**Text segment:**

* * *

Keywords:  Celastrus orbiculatus; Cofilin 1; cytoskeleton; epithelial-mesenchymal transition; gastric cancer

Year:  2017        PMID: 28927046      PMCID: PMC5588110          DOI: 10.3892/ol.2017.6470

Source DB:  PubMed          Journal:  Oncol Lett        ISSN: 1792-1074            Impact factor:   2.967


Introduction

Gastric cancer has one of the highest incidence rates of all types of cancer globally, and the second highest mortality rate of all types of malignant tumor (1). As gastric cancer is frequently asymptomatic, the majority of tumor invasion and metastasis events occur prior to diagnosis of the patient at hospital. The high incidence of tumor metastasis and low sensitivity to chemotherapy in gastric cancer are important factors that restrict the improvement of gastric cancer survival rates (2). Epithelial-mesenchymal transition (EMT) is an important biological process through which malignant tumor cells derived from the epithelium obtain migration and invasion abilities. Following EMT, tumor cells lose epithelial cell polarity and their connection to the basement membrane, while their migration and invasion abilities, resistance to apoptosis and ability to degrade the extracellular matrix (ECM) are enhanced (3). Cofilin 1 is an important regulatory factor of EMT in tumor cells, demonstrating an association with the occurrence and development of tumors (4–6). Cofilin 1 may become a novel target for the treatment of malignant tumor growth and metastasis (7–10). Celastrus orbiculatus Thunb, a member of the Celastraceae family, is an important medicinal plant in China. Preliminary experimental studies have identified that the ethyl acetate extract of C. orbiculatus Thunb (COE) may significantly inhibit the proliferation, EMT, invasion and metastasis abilities of tumor cells (11,12). However, the molecular mechanisms underlying the inhibition of EMT in tumor cells by COE remains unclear, and studies investigating the regulation of EMT by COE through Cofilin 1 pathways in tumors have not been performed at present. Identifying the mechanisms underlying COE-induced inhibition of tumor EMT processes and metastasis has significance for the identification and development of novel antitumor agents in traditional Chinese medicine (TCM). On the basis of previous studies by our group (11,12), the present study examined EMT processes from the aspect of the cytoskeleton. The present study also revealed the mechanism underlying COE-induced inhibition of gastric cancer metastasis and invasion, which provides a basis for the development of novel antitumor TCM.

* * *

**Source material:**
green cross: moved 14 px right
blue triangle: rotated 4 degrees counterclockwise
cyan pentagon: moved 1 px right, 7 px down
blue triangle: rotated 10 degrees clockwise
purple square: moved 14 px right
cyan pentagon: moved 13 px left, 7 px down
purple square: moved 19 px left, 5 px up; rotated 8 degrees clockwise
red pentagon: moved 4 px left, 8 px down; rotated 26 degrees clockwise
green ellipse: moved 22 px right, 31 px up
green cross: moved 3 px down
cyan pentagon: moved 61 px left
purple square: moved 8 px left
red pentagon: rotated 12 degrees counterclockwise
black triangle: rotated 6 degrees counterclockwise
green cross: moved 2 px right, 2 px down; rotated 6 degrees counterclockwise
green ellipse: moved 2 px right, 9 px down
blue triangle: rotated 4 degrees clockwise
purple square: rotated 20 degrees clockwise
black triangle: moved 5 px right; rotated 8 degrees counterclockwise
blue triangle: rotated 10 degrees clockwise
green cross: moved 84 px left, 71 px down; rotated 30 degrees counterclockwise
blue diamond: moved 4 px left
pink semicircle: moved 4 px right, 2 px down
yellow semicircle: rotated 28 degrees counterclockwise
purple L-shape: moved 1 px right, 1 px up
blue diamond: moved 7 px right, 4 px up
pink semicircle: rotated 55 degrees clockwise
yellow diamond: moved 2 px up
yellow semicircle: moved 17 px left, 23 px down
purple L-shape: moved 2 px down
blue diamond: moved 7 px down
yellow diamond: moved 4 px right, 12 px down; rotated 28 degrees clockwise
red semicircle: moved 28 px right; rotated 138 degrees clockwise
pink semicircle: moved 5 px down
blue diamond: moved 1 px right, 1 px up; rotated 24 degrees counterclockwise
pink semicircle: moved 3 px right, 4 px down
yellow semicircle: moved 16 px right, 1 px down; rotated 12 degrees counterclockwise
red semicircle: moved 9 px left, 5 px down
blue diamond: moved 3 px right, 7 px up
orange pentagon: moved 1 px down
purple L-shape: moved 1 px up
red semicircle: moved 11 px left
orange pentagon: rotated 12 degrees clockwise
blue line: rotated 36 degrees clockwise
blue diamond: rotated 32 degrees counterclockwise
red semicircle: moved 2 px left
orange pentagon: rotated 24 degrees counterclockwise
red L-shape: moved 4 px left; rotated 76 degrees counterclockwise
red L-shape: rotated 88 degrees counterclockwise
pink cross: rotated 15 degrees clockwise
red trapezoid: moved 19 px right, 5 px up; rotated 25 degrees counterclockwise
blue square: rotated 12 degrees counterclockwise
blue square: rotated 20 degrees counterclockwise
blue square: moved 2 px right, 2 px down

* * *

**Assigned task:**
Continue the gastric cancer study introduction from where it stops.

**Answer box:**
Materials and methods

Drugs

C. orbiculatus Thunb was purchased from Guangzhou Zhixin Pharmaceutical Co. Ltd. (Guangzhou, China) in July 2014 and stored at 4°C. It was identified as Celastraceae by Professor Qin Minjian of China Pharmaceutical University (Nanjing, China). The extraction, purification and identification of the COE compounds was performed as described previously (13). COE was prepared at the Department of Chinese Materia Medica Analysis, China Pharmaceutical University (Nanjing, China). A detailed description of the preparation procedure has been described previously (14,15). Briefly, dried stems of C. orbiculatus were pulverized and extracted using 95% ethanol 3 times; the final extract was obtained by filtering, removing ethanol, and vacuum cold-drying the final extracts at 4°C for 6 h. Finally, the extract was condensed, purified and lyophilized into powder at 4°C, and stored at 4°C thereafter. The COE micro-powder was dissolved in dimethyl sulfoxide (DMSO) to 1% and was further diluted with RPMI-1640 medium (Gibco; Thermo Fisher Scientific, Inc., Waltham, MA, USA) to different concentrations (10, 20, 40, 80, 160 and 320 mg/l) prior to use. The final concentration of DMSO in the medium did not exceed 0.1%.

Reagents and antibodies

RPMI-1640 medium and fetal bovine serum (FBS) were acquired from Gibco; Thermo Fisher Scientific, Inc. MTT and tetramethylrhodamine (TRITC)-conjugated Phalloidin, an actin staining agent, were purchased from Sigma-Aldrich; Merck KGaA (Darmstadt, Germany). Recombinant transforming growth factor (TGF)-β1 was obtained from R&D Systems, Inc. (Minneapolis, MN, USA). Matrigel was purchased from BD Biosciences (San Jose, CA, USA). Antibodies against epithelial (E)-cadherin (cat no. 3195), neural (N)-cadherin (cat no. 4061), Cofilin 1 (cat no. 5175), vimentin (cat no. 5741), MMP-2 (cat no. 4022), MMP-9 (cat no. 13667) and β-actin (cat no. 3700) were purchased from Cell Signaling Technology, Inc. (Danvers, MA, USA). Other chemicals used of analytical grade were from commercial sources.

Cell culture

Human gastric cancer AGS cells were acquired from the Cell Bank of Type Culture Collection of Chinese Academy of Sciences, Shanghai Institute of Cell Biology (Shanghai, China). AGS cells were cultured in RPMI-1640 medium containing 10% FBS and maintained at 37°C in a humidified incubator in an atmosphere of 5% CO2. Cell morphology was visualized at x100 magnification with an optical microscope (IX72; Olympus Corporation, Tokyo, Japan).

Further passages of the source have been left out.